■ Information provided ■
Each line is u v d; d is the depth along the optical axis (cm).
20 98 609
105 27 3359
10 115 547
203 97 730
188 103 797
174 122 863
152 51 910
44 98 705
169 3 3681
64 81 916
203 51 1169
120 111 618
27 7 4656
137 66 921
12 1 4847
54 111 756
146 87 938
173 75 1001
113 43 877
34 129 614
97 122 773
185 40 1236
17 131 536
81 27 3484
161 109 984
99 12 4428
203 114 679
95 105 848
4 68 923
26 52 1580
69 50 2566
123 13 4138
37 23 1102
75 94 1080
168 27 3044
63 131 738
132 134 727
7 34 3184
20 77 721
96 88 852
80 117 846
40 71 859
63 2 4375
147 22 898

■ What you are asked to do ■
Give the listing again in its entirety, exactly as written.

■ Written answer ■
Each line is u v d; d is the depth along the optical axis (cm).
20 98 609
105 27 3359
10 115 547
203 97 730
188 103 797
174 122 863
152 51 910
44 98 705
169 3 3681
64 81 916
203 51 1169
120 111 618
27 7 4656
137 66 921
12 1 4847
54 111 756
146 87 938
173 75 1001
113 43 877
34 129 614
97 122 773
185 40 1236
17 131 536
81 27 3484
161 109 984
99 12 4428
203 114 679
95 105 848
4 68 923
26 52 1580
69 50 2566
123 13 4138
37 23 1102
75 94 1080
168 27 3044
63 131 738
132 134 727
7 34 3184
20 77 721
96 88 852
80 117 846
40 71 859
63 2 4375
147 22 898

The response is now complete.